The structured nutritional history begins with the infant's or child's feeding journey:
Breastfeeding history: Was the child breastfed? If yes, when was breastfeeding started (ideally within 1 hour of birth), was it exclusive for 6 months, and when was it stopped? If not breastfed, what formula was used and how was it prepared (correct dilution is critical — over-diluted formula = inadequate calories).
Complementary feeding: At what age were solids introduced? What types of foods? Were they energy-dense or primarily watery? How many meals per day at each age?
Current diet pattern: What does the child eat on a typical day — meals, snacks, beverages? Who prepares food and how? Are there food taboos, preferences, or economic constraints?
Appetite assessment: Is the child's appetite normal or reduced? Reduced appetite is an important symptom of micronutrient deficiency (iron, zinc) and chronic illness.

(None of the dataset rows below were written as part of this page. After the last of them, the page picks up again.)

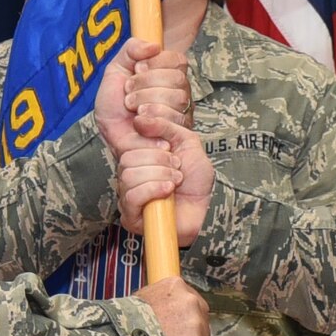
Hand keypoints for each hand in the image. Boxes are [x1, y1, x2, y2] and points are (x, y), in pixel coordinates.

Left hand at [94, 38, 190, 153]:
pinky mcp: (181, 133)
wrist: (112, 136)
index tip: (136, 70)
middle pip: (177, 78)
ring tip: (134, 110)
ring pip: (177, 98)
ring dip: (146, 102)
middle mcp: (179, 93)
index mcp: (168, 76)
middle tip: (130, 94)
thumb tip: (154, 46)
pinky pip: (174, 119)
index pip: (177, 60)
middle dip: (145, 85)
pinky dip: (151, 119)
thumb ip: (131, 49)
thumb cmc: (114, 108)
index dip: (155, 63)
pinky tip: (141, 123)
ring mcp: (183, 113)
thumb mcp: (115, 71)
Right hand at [116, 114, 212, 243]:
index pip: (128, 143)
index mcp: (140, 158)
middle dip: (158, 161)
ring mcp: (128, 196)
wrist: (207, 208)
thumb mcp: (187, 142)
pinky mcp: (131, 216)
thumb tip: (139, 119)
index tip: (170, 148)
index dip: (151, 143)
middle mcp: (130, 176)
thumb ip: (165, 126)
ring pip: (129, 176)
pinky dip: (153, 190)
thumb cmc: (196, 180)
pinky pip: (131, 196)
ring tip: (175, 182)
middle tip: (177, 168)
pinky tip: (167, 191)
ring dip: (159, 176)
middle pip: (127, 159)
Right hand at [136, 276, 209, 335]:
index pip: (193, 304)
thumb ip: (161, 301)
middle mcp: (190, 302)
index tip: (180, 330)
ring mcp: (195, 325)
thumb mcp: (143, 298)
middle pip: (201, 324)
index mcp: (177, 287)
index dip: (185, 322)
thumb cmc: (125, 322)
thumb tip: (164, 308)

The 24-hour dietary recall is the standard quantitative method for estimating a child's actual intake over the previous day. It involves asking the caregiver to describe — in as much detail as possible — everything the child ate and drank in the past 24 hours, including portion sizes, preparation methods, and meal timing. The clinician converts this into estimated calories and macronutrients using standard food composition tables (ICMR-NIN Nutritive Value of Indian Foods).

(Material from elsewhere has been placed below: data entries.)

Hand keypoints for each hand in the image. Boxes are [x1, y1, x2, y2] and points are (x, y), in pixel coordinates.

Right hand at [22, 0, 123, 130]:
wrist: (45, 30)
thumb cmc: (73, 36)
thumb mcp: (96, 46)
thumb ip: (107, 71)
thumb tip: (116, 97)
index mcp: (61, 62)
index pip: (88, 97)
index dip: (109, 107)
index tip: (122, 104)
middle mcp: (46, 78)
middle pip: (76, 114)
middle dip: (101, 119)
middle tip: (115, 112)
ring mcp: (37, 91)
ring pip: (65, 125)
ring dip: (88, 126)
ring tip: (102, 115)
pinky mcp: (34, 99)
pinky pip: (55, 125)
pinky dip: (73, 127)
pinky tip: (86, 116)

Technique for a reliable recall:
1. Use open-ended prompts: 'Tell me everything Raju ate and drank yesterday, starting from when he woke up.'
2. Probe for forgotten items: 'Any snacks? Biscuits? Tea? Milk? Water?'
3. Estimate quantities using household measures (cups, spoons, handfuls) or food models if available.
4. Avoid leading questions ('Did he eat dal at lunch?').
5. Complete at least 2-3 non-consecutive day recalls for routine assessment; a single-day recall is acceptable for screening.

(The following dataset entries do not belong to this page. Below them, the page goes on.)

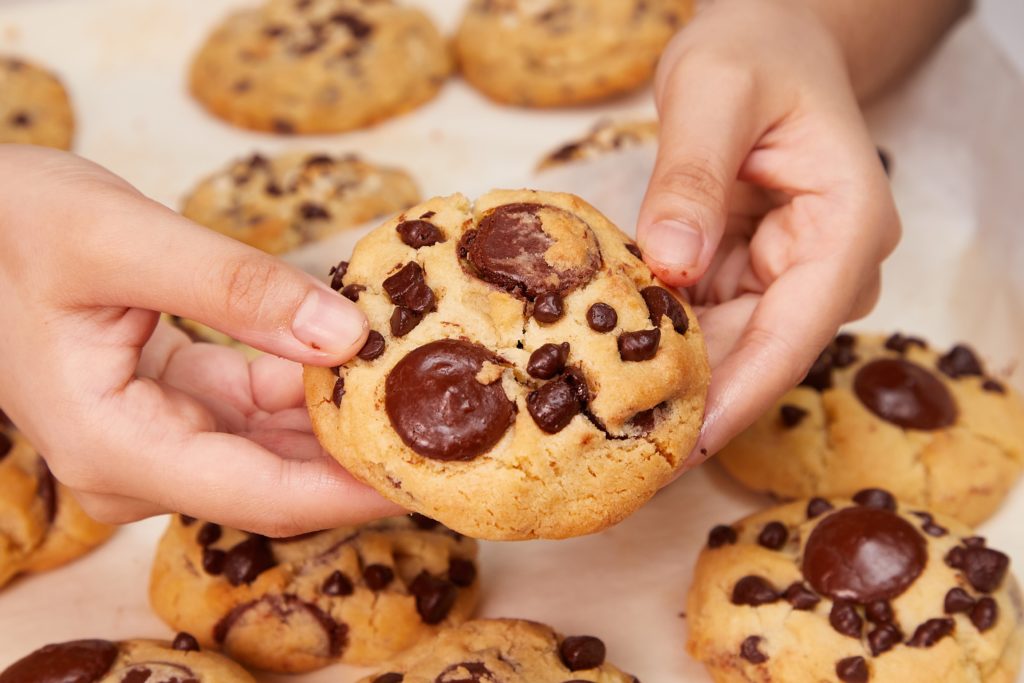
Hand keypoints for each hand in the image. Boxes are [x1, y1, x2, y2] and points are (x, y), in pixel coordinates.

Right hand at [0, 146, 403, 534]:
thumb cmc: (9, 226)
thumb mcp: (123, 241)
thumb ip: (238, 290)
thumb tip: (346, 337)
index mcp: (116, 448)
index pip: (266, 495)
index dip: (357, 491)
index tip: (435, 477)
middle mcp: (136, 463)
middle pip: (278, 481)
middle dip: (362, 455)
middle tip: (452, 428)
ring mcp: (154, 439)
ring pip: (273, 447)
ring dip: (340, 418)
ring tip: (422, 391)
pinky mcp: (171, 407)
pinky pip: (254, 409)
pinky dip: (306, 385)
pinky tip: (358, 357)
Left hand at [636, 0, 900, 459]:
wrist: (771, 41)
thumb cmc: (755, 52)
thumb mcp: (714, 93)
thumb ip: (692, 177)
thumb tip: (670, 267)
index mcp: (847, 226)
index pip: (793, 334)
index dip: (735, 397)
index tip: (681, 448)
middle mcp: (831, 265)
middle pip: (758, 354)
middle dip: (691, 399)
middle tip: (615, 447)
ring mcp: (793, 275)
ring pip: (730, 347)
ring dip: (671, 374)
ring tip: (600, 412)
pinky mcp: (755, 275)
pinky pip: (709, 321)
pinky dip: (663, 338)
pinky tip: (612, 359)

Limitations of 24-hour recall: recall bias (underestimation by ~10-20%), day-to-day variability in intake, caregiver inability to estimate portions accurately. These are minimised by multiple-day recalls and use of visual aids.

The food frequency questionnaire (FFQ) is a complementary tool that asks how often (daily, weekly, monthly) the child eats specific food groups. It provides information on dietary diversity, micronutrient coverage, and usual dietary pattern rather than precise caloric intake. A simple clinical FFQ includes: cereals, pulses, dairy, eggs/meat, green leafy vegetables, other vegetables, fruits, and processed/snack foods — scored by frequency.

SELF-CHECK

A mother is giving a 24-hour dietary recall for her 3-year-old. She says the child 'had dal-rice twice and some biscuits.' What is the BEST next step in the recall process?

A. Record this as approximately 800 kcal and move on

B. Ask leading questions: 'Did she have milk in the morning?'

C. Probe for quantities using household measures and ask about any forgotten items with open-ended prompts

D. Skip the recall and rely on anthropometry alone

Reveal Answer

Answer: C. Probe for quantities using household measures and ask about any forgotten items with open-ended prompts

A 24-hour dietary recall requires probing for quantities using household measures (cups, spoons, handfuls) and non-leading open-ended follow-up questions to improve completeness ('What else did she have?' rather than 'Did she have milk?'). Recording without quantities is inaccurate, and leading questions introduce recall bias. Anthropometry alone cannot quantify the dietary deficit.